▸ **Document section**
Originally published in Hard2Guard Player Development Newsletter, Volume 1 in August 2007.
Chess Champion Josh Waitzkin described his initial experiences with his first chess teacher in The Art of Learning. His teacher used the opposite approach of many youth teachers. Most players in the world of competitive youth chess apparently learn intricate opening maneuvers to snare their opponents early in a match. These maneuvers are memorized scripts, like a football team scripting its first 15 plays.
Waitzkin’s teacher, on the other hand, taught through playing. They started with three pieces, two kings and a pawn, rather than play with a full chess board. Once Waitzkin was comfortable with the movement, value, and power of a pawn, his teacher changed the pawn to a bishop, a rook, and so forth until Waitzkin internalized the movement, value, and power of each piece.
The other young players often won quick, decisive victories through their scripted starts, but any opponent who survived the opening barrage had an advantage because the scripted player lacked the internalized knowledge, like Waitzkin.
Waitzkin’s teacher effectively used game play to build his passion for chess as well as knowledge of how to play. He did not need an orchestrated opening to win; he could win through his playing ability. This teaching was a process and did not occur overnight, but Waitzkin’s multiple national championships are a testament to his playing ability.
Few basketball coaches employ the methods of Waitzkin’s teacher. Most mirror the other youth players, and use practice to memorize a press, a press break, and offensive sets to overwhelm opponents. Players do not play as much as they follow a script. When an opponent survives the initial onslaught, these players often lack the basic skills to play any other way.
A friend who uses an uptempo, player-friendly style of play lost in the playoffs and questioned why attacking, fast-breaking teams like Memphis University or Phoenix Suns never win. Some, obviously, is luck and talent. We underestimate the difficulty of winning a championship at the highest levels. My suggestion was to practice executing when everything does not go your way. What happens to an uptempo team when they cannot push the pace? What does a team who creates a fast tempo through its press do when the press has little effect?
We used the shock-and-awe formula when I coached U9 AAU. Our player-to-player trapping defense differed from the more common presses. It looked like we were running all over the court. It was organized chaos, but press breaks failed because our defenders were never where they expected us to be. Their memorized cuts and passes did not work.
In the Southern California Championship Game, the defending national champions (I know, I know) figured out our press and used their big guy to throw over the top for layups. Despite trailing, I took off our press, our strength. Typically, I believe you press, or you do not press and you cannot panic, but I did believed the other team could not score against us in the half court. We were known for our press, which is how we generated offense, but we went to a half-court game trailing by double-digits, which is a big when most games finished in the high 20s.

▸ **Tasks to perform**
1 > Repeat everything in the coaching article from "Originally published in" down to "first 15 plays.".
2 > Answer these from the coaching article:
(a) Which three pieces did Waitzkin's teacher start him with?
(b) What age group did the writer coach in AAU?
(c) Which two fast-breaking teams did the writer's friend name?
The rows after this text play no part here.

▸ **Supplied records**
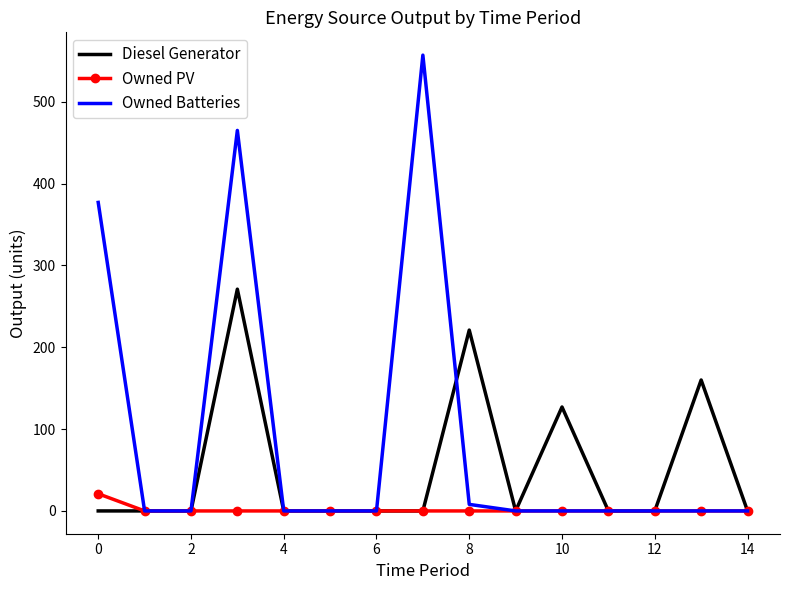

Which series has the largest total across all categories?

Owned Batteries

--

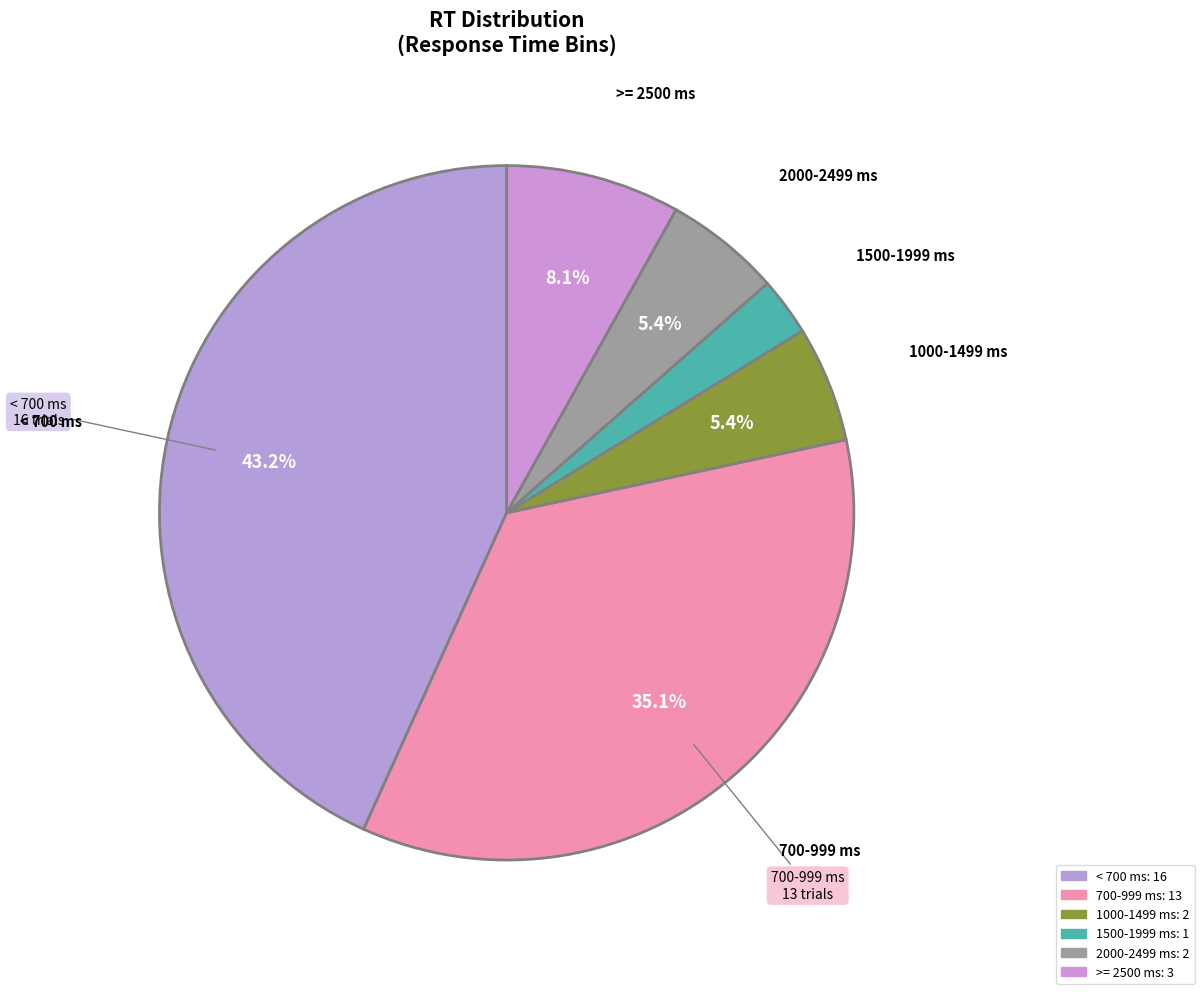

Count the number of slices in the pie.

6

▸ **Responses to the tasks**
1 >
Originally published in Hard2Guard Player Development Newsletter, Volume 1 in August 2007.
Chess Champion Josh Waitzkin described his initial experiences with his first chess teacher in The Art of Learning. His teacher used the opposite approach of many youth teachers. Most players in the world of competitive youth chess apparently learn intricate opening maneuvers to snare their opponents early in a match. These maneuvers are memorized scripts, like a football team scripting its first 15 plays.

2 >
(a) Two kings and a pawn
(b) U9
(c) Memphis University and the Phoenix Suns